What Authors Say About Their Business: Part 3
During the course of revising my book, Business Basics for Authors, I contacted a number of author friends and asked them to answer three questions:
1) What is the most difficult part of managing your book business?
2) What do you think is the most important business issue you have to deal with?
3) If you could eliminate one business chore, what would it be?
The responses to each question will be in a separate article and this article deals with question 3
The Question 1 article is here:
https://hanque99.medium.com/what-authors-say-about-their-business-part-1-d16833ba551
That article also had links to the authors’ web pages
The Question 2 article is here: https://hanque99.medium.com/what-authors-say-about-their-business-part-2-41dd58e0def4
If you could eliminate one business chore, what would it be?
Elizabeth Craig: I’d eliminate advertising, if I had the choice. I’d outsource that in a minute if I found someone who knew what they were doing and ran campaigns for a good price.
Mark Cain: Participating in social media. It’s a truism that authors are supposed to be on Facebook and Twitter, and maybe Instagram, etc. Participating in social media is a task I dislike, and I am unconvinced that the effort is cost-beneficial.
Elaine Durbach: At this point, I’d love to have someone else handle the marketing and promotion for me, or at least define the tasks for me and lineup the openings.
Anna Faversham: Definitely marketing. I actually enjoy marketing — it’s contact with people, real people, but if I want to produce books, care for my family and take part in the world at large, then there is little time for marketing.

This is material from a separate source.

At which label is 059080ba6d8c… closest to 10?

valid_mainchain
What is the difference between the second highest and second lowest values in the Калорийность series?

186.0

If I could have a part-time, local marketing manager who would follow the fifty or so ideas on my marketing list and then take care of sporadic advertising on social media, I would be a happy bunny.
Mark Henderson: Pretending interest in other authors’ books at events of the kind mentioned in (2). Of course, the interest is sometimes genuine; but it’s often just polite, in the hope of reciprocation. (But would you count that as a business chore?)

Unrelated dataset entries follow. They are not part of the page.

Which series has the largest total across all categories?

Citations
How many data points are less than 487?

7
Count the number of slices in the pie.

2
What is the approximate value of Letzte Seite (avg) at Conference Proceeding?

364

Joylene Butler: Trying to find reviewers and anyone interested in helping me spread the word about my novels. I hate begging someone to read my manuscript, write a review, then post it everywhere. As if they don’t have better things to do. This all sounds rather pathetic, but it’s the business. When you’re an artist, singer, writer, etc., you’re required to get into people’s faces and promote your work. There are simply too many other creative people to think you can write, publish, then sit back and wait for the royalty cheques without spreading the word.

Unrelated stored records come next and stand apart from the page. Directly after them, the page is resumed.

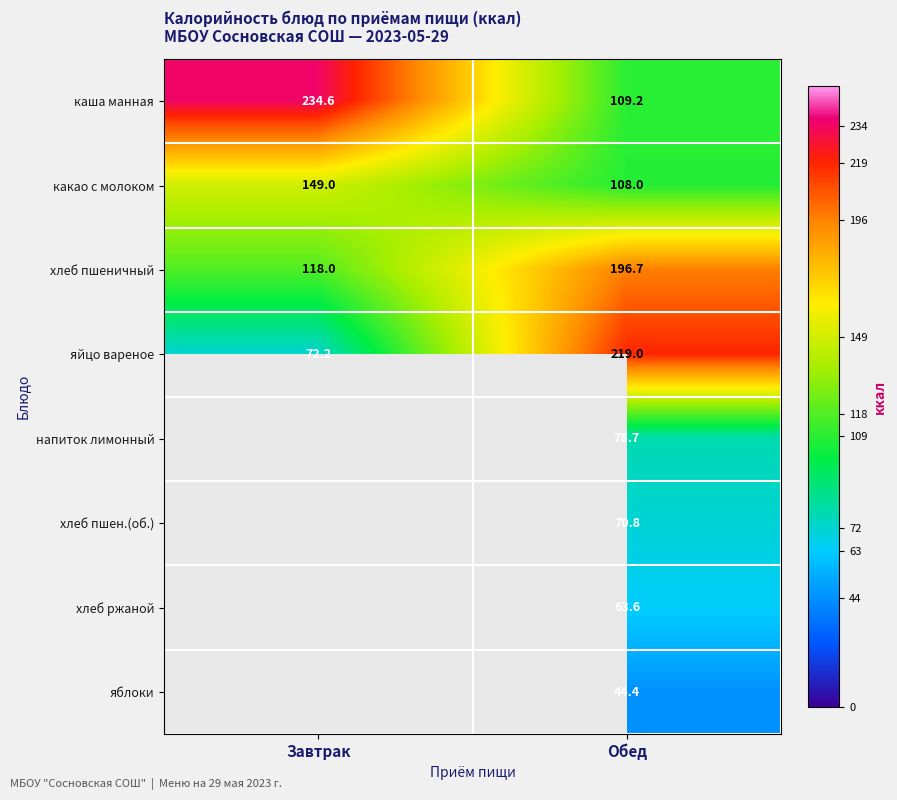

At which label does хлеб пшеничный reach its peak?

Обед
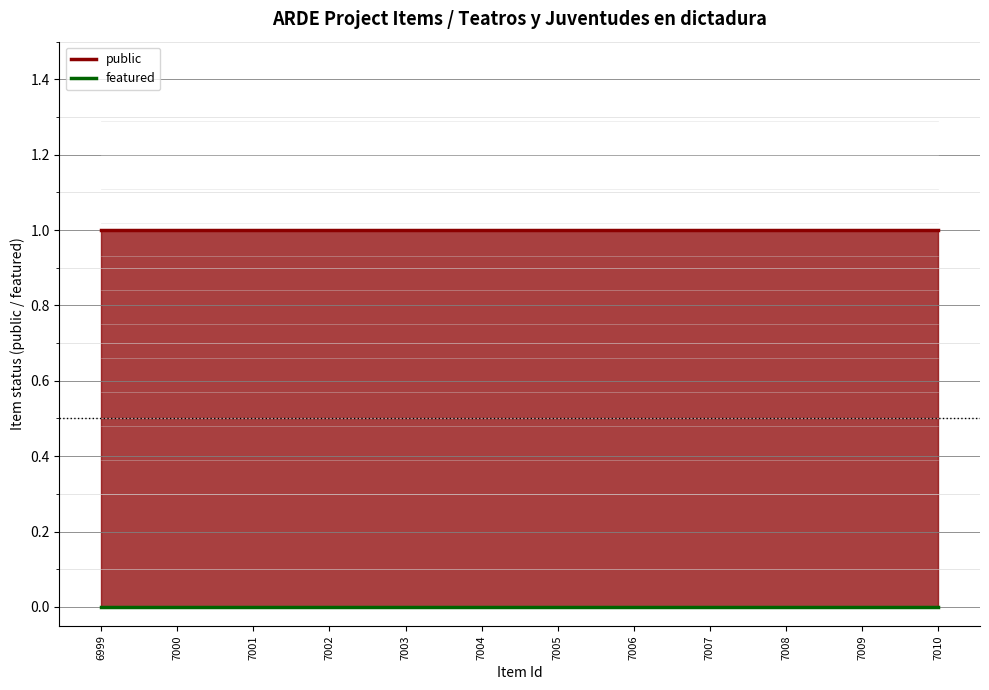

What is the difference between the highest and lowest values at 6999?

1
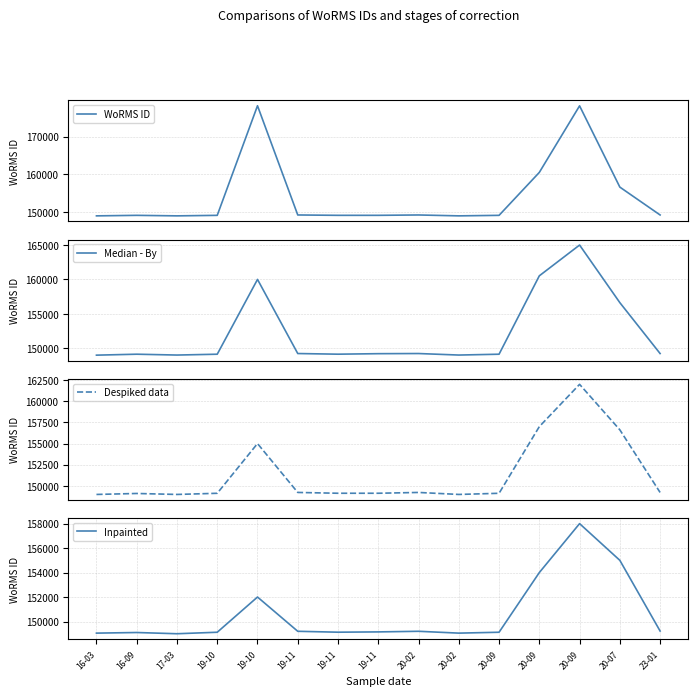

Between 19-11 and 20-09, which series saw the biggest shift?

WoRMS ID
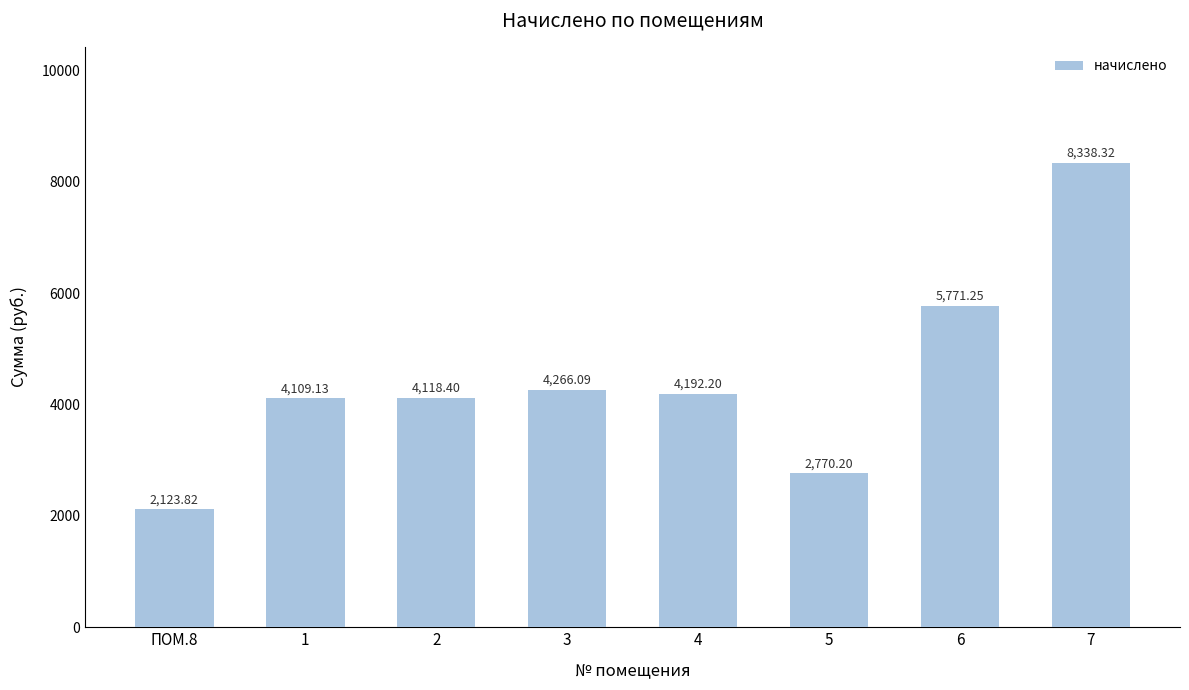

What is the average value?

4461.2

Dale Lehman: Yeah, marketing. If I could snap my fingers and have it all taken care of for me, that would be right out the window.
Rick Gualtieri: My editing cycle is what slows my release schedule down the most. I go through multiple drafts, polishing a book for release, before sending it out for editing. It’s necessary and my readers are worth it. That said, I know some authors who will hand off their first drafts to a team to do all of that polishing for them. If I could find the right people, still know I’d be releasing books of the same quality, and my OCD would allow it, I’d have to give it serious consideration. Focusing on the core aspect of writing stories would almost certainly be a plus in my favor. Finding that team, however, well that’s the challenge.
Donna Baier Stein: Email lists and using them.
Stuart Akin: In the past, major publishers allowed many authors to get on with the job of creating their works of imagination and had dedicated sales teams to deal with that aspect of the trade. If I could basically have nothing to do with the promotion and marketing of my work, that would be a real bonus.